Sciences - Santé

Le "Med in Germany" a la cote : l’Allemagne est le pays européen accueillant le plus de patients étrangers. Même si les patients originaires du Benelux l’emportent en nombre, les cliniques et médecins raffolent le plus des riches Russes et Arabes. De plus en plus d’hôpitaux investissent ainsi dans le tourisme médical. En 2009, 71 000 étrangers ont subi un traitement hospitalier en Allemagne, 4 % de plus qu’un an auparavant, et 105 000 y ont consulté un médecin, a relevé dans une étude Jens Juszczak de l’école supérieure de Bonn.

Les patients étrangers apprécient le haut niveau de formation médicale, la bonne organisation des cliniques et le niveau tolérable des prix des soins. Les voisins sont les plus nombreux : 7 000 Hollandais, 6 000 Français, 4 000 Belges et 2 800 Luxembourgeois. Mais, le nombre de Russes a quadruplé en cinq ans, passant de 1 100 en 2004 à près de 4 500. Les patients des Emirats arabes unis étaient 2 000, devançant ceux d’Arabie saoudite (500 en 2009).

L’auteur de l’étude estime que l’islamophobie en Europe et les soulèvements en Afrique du Nord dévient les riches patients arabes vers Singapour, la Thaïlande et la Corée du Sud. Selon Jens Juszczak, les cliniques se plaignent en partie des Arabes, qui mettraient beaucoup de temps à payer leurs factures. Les Russes, eux, paieraient promptement.

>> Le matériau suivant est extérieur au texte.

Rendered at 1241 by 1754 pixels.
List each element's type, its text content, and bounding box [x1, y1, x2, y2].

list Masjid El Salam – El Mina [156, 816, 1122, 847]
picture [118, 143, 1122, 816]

Pour 86 % des hôpitaux, les patients les plus rémunérateurs proviennent de Russie, suivie du Benelux, des Emirats arabes unis, de l’Ukraine et de l’Arabie saoudite. Les cliniques offrent des services spéciaux : logement des proches qui souvent accompagnent les malades de pays lointains, quatre cliniques sur cinq aident les patients à obtenir des visas, la moitié d’entre elles arrange le voyage et le transfert de l’aéroport à l’hôpital. Trois quarts offrent un interprète médical et une cuisine kascher, halal ou autre, adaptée aux habitudes alimentaires des patients. Ceux-ci paient les mêmes tarifs que les Allemands, mais les cliniques ajoutent des suppléments pour l’interprète, la cuisine extra ou les transferts.

En moyenne les patients venant de l’étranger n’entrent que pour 0,4 % dans le chiffre d’affaires total des hôpitaux allemands. Mais certaines régions privilégiées le long du Rhin hébergent beaucoup d’hôpitaux attractifs pour les étrangers. L’an prochain, les trois villes rhénanes que sont Düsseldorf, Cologne et Bonn vont lancer, de commun avec le Land de Rhénanie-du-Nord/Westphalie, une offensive pour gagner de nouveaux patients à l’étranger.